DOCUMENT SECTION |
==*==

Myron: So yeah, but but but here’s the thing. So I think the, for me that the takeaway from the science here is twofold. One is to say, Well, you know, simply simply because people have very understandably, you know, maybe seen are grateful and, and see their own, trying to make sense of why they survived and why they didn’t in terms of some kind of divine plan, that that, you know, doesn’t mean that it was part of any overarching plan. However, at the same time, understanding just a little bit more about the the strong kind of cognitive push to towards those kinds of explanations makes it makes them more natural as to why they would do that. And, you know, you can understand there’s lots of, of cognitive momentum to try and fill out the story in terms of meaning and purpose and plan, right? And so it makes it more understandable in some way… even if it doesn’t make it more likely to be true.
Brad: Yeah, exactly. And when I heard that, as a, I’m going to call it a parable, from an atheist that was really–it was convicting to me–I realized that my I’m seeing myself in the mirror, I don’t like what I see. Because, I would have, you know, just made that default assumption, without the corresponding default assumption that, you know, God visited demise on other people.

==*==

MATERIAL PROVIDED |
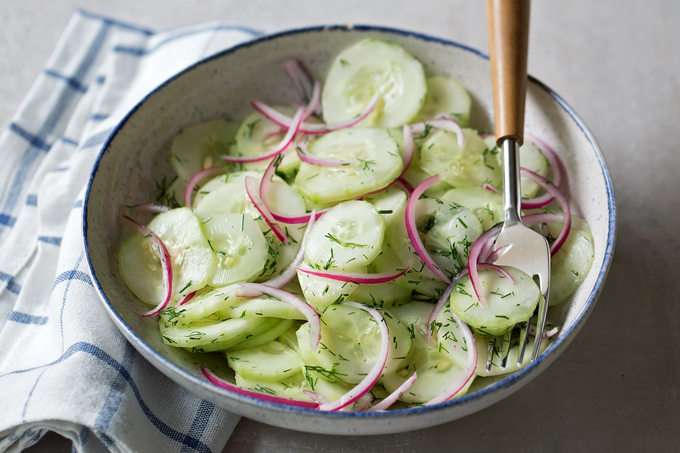
Identify the location of blue rim of bowl. The width and height of the screenshot is (680, 453). (199, 380).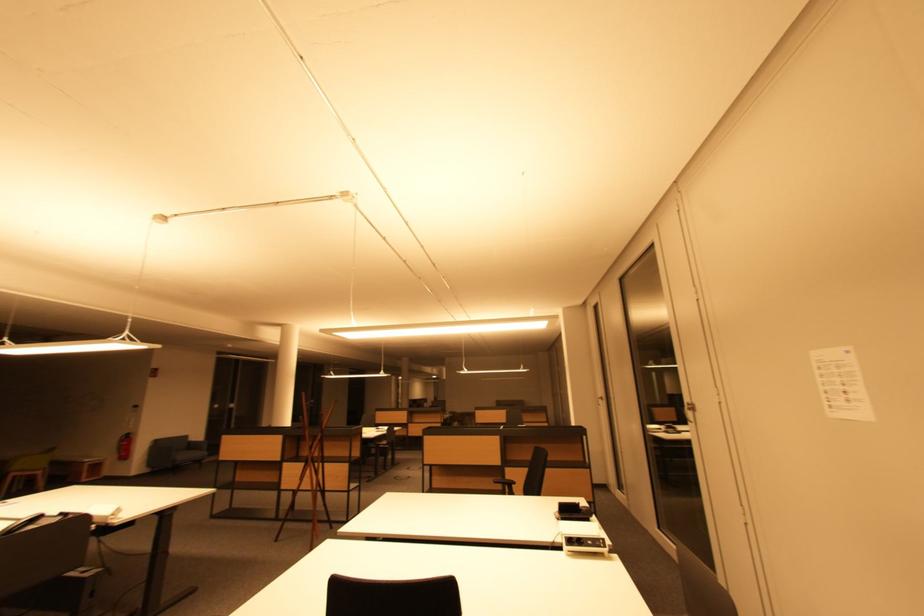
Where is `white phone buttons`? This screenshot has height=616, width=924. white phone buttons is located at coordinates (841, 384).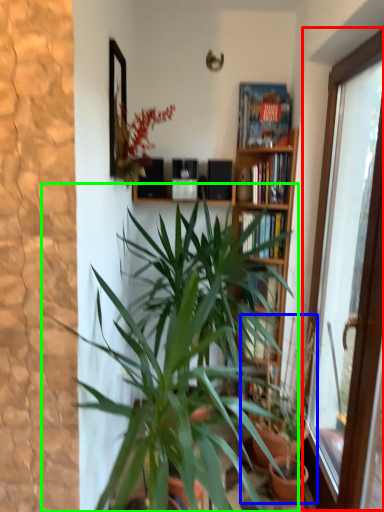
Question: Estimate the real-world distances between objects in this image. Which object is closer to window (highlighted by a red box), houseplant (highlighted by a blue box) or houseplant (highlighted by a green box)?

Choices:
 (A) houseplant
 (B) houseplant

Answer: (A)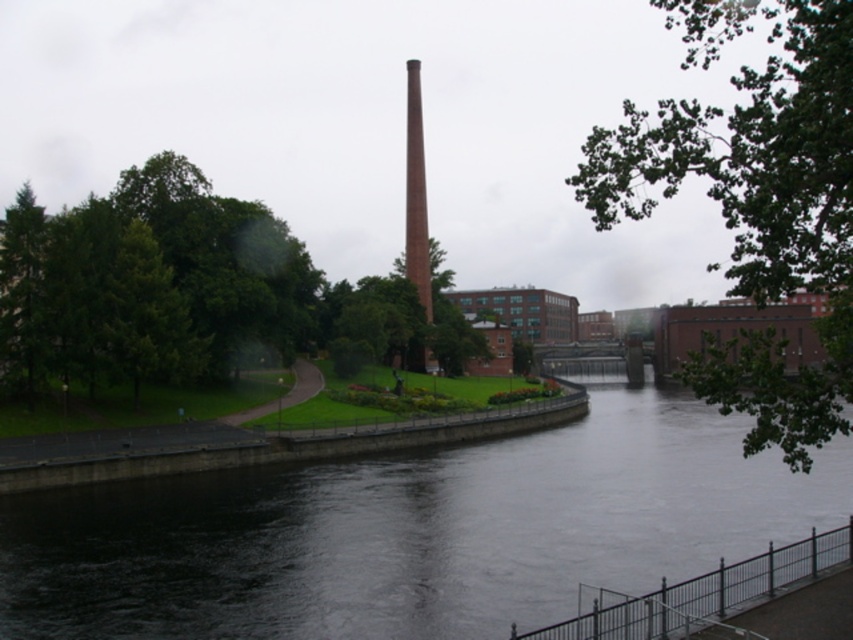
Question: In this image, where is green leafy tree at center located relative to red brick chimney at center?

Choices:
 (A) above
 (B) below

Answer: (B)

Question: Which point is farther to the camera?

Choices:
 (A) (9, 552)
 (B) (412, 132)
 (C) (848, 180)
 (D) (202, 244)

Answer: (B)

Question: Is dark gray concrete river at center thinner than green leafy tree at center?

Choices:
 (A) yes
 (B) no

Answer: (B)

Question: Which point is farther to the camera?

Choices:
 (A) (422, 163)
 (B) (270, 317)
 (C) (451, 611)

Answer: (A)

Question: Which of the following is the farthest from the observer?

Choices:
 (A) (378, 477)
 (B) (843, 397)

Answer: (A)

Question: Can you confirm if green leafy tree at center is wider than red brick chimney at center?

Choices:
 (A) yes
 (B) no

Answer: (A)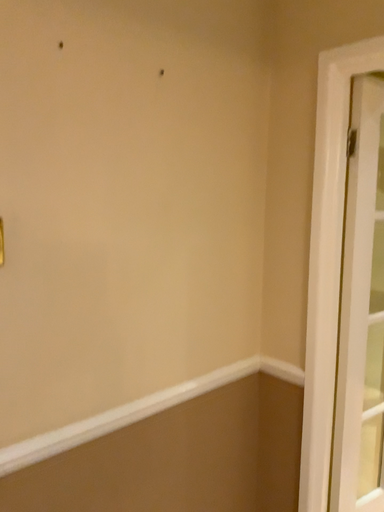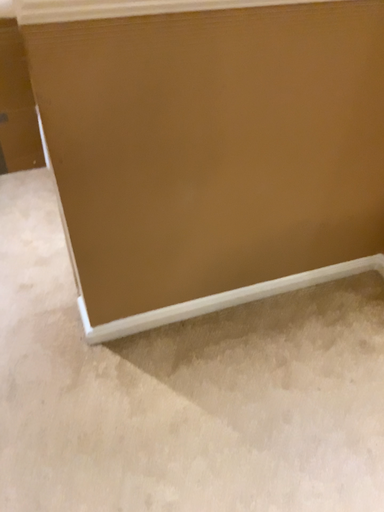
Question: How did the camera likely rotate when shooting the video?

Choices:
 (A) rotated upward
 (B) rotated downward

Answer: (B)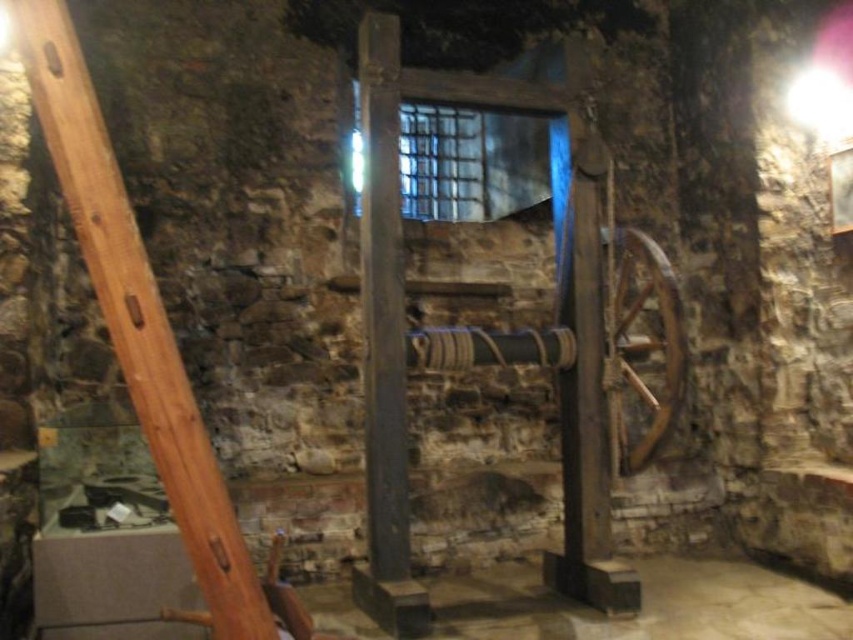
Question: Is smooth wooden pole at left bigger than smooth dark wood pillar at center?

Choices:
 (A) yes
 (B) no

Answer: (B)

Question: Which point appears farthest from the camera in this image?

Choices:
 (A) (222, 522)
 (B) (402, 628)

Answer: (B)

Question: Among these objects, which one is nearest to the camera?

Choices:
 (A) smooth wooden pole at left
 (B) smooth dark wood pillar at center

Answer: (A)

Question: Is smooth wooden pole at left bigger than smooth dark wood pillar at center?

Choices:
 (A) no
 (B) yes

Answer: (A)

Question: Can you confirm if smooth wooden pole at left is bigger than smooth dark wood pillar at center?

Choices:
 (A) no
 (B) yes

Answer: (A)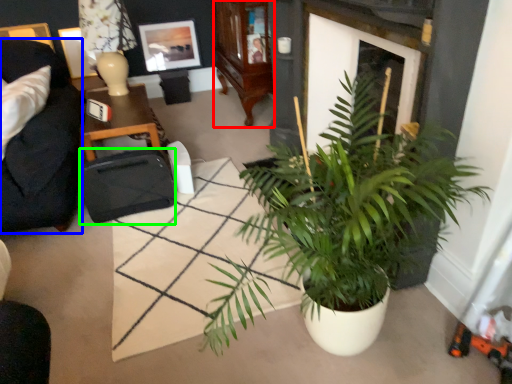
Question: Estimate the real-world distances between objects in this image. Which object is closer to cabinetry (highlighted by a red box), studio couch (highlighted by a blue box) or luggage and bags (highlighted by a green box)?

Choices:
 (A) studio couch
 (B) luggage and bags

Answer: (B)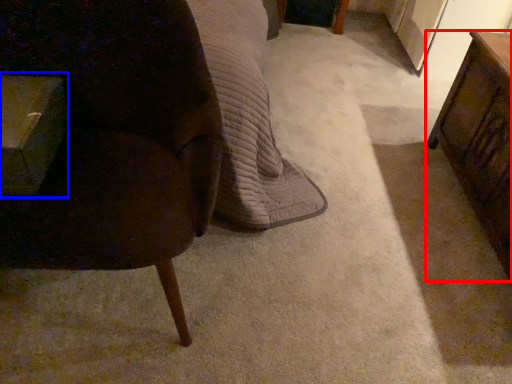
Question: Which object is further to the camera taking this photo, table (highlighted by a red box) or table (highlighted by a blue box)?

Choices:
 (A) table
 (B) table

Answer: (A)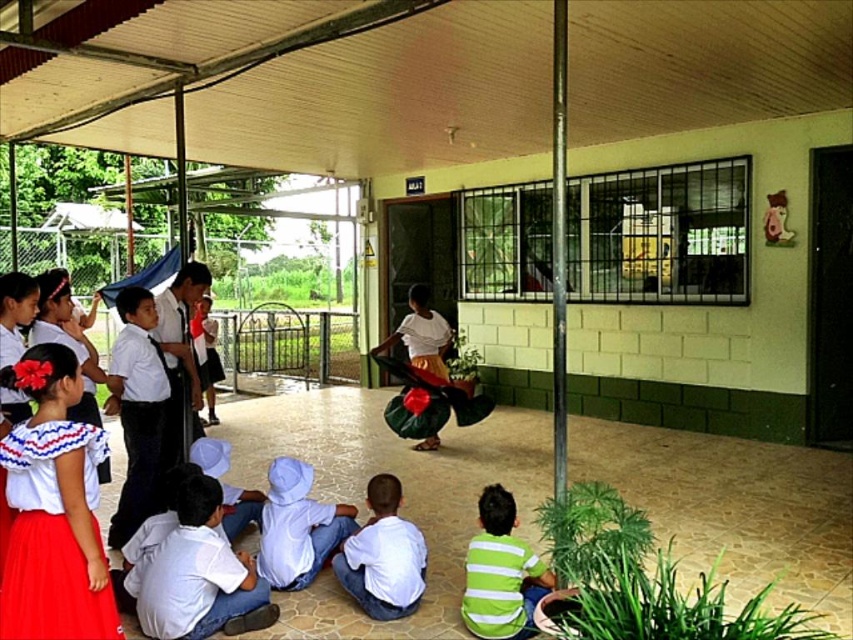
You are standing at the center of the image where the young girl is dancing. You want to walk directly to the point marked at coordinates (502, 573). What object will you encounter first along your path?

You will first encounter the green striped shirt at lower right because the point marked at coordinates (502, 573) is located on the green striped shirt at lower right.

You are a photographer standing in front of the scene. You need to capture a photo that includes both the matte white blouse at lower left and the white matte shirt at lower center. Which object should you focus on first to ensure both are in frame?

You should focus on the matte white blouse at lower left first because it is closer to the viewer than the white matte shirt at lower center, so adjusting the camera to include both would require starting with the closer object.

You are a photographer standing at the back of the scene. You need to capture a photo where both the green striped shirt at lower right and the white cotton shirt at center are fully visible. Considering their heights, which shirt should you focus on to ensure both are in frame?

The green striped shirt at lower right is shorter than the white cotton shirt at center. To ensure both are fully visible, focus on the white cotton shirt at center as it is taller, allowing the shorter green striped shirt at lower right to remain in view.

==*==

WHAT TO WORK ON |
(a) Could you output the conversation transcript about survival and divine plans verbatim, from "Brad: Yeah, exactly." up to and including "on other people."?
(b) Can you go on with the conversation transcript about survival and divine plans, starting right after its final sentence?

WRITTEN RESPONSES |
(a)
Brad: Yeah, exactly. And when I heard that, as a, I’m going to call it a parable, from an atheist that was really–it was convicting to me–I realized that my I’m seeing myself in the mirror, I don’t like what I see. Because, I would have, you know, just made that default assumption, without the corresponding default assumption that, you know, God visited demise on other people.

(b)
Myron: You can even apply it more specifically to like a real, a very strong kind of Reformed theology that operates in terms of theological determinism, where the only way you can preserve a sense of God’s sovereignty is if God is kind of micromanaging every aspect of every part of the cosmos in ways that are specifically a part of God’s plan. So to use the system two system one language, what you get there, maybe one way to think about it is that we have this natural kind of system-wide inclination to see things in terms of design and purpose. And we have also, as part of our cognitive toolkit, reflective systems to processes that try and organize what system one is telling us into into some kind of coherent narrative and tune the right way, you get theological determinism in Reformed theology where you have God being responsible for all sorts of things, right? So just because that’s, well, “it’s got to be part of a plan and purpose.” And so it’s an interesting kind of layer to understanding differences between different theological traditions.
Brad: Yeah. And, and sometimes it’s difficult to have dialogue across those boundaries. And that brings us to the next point that I want to bring up with you: How do we have those conversations, that do contravene those, boundaries? We have boundaries that that are established, because of certain traditions or certain systematized understandings. And and now we’re in this place where a lot of us are in the same boat of questioning where we came from, but we’re questioning in completely different ways or in a different order, or whatever.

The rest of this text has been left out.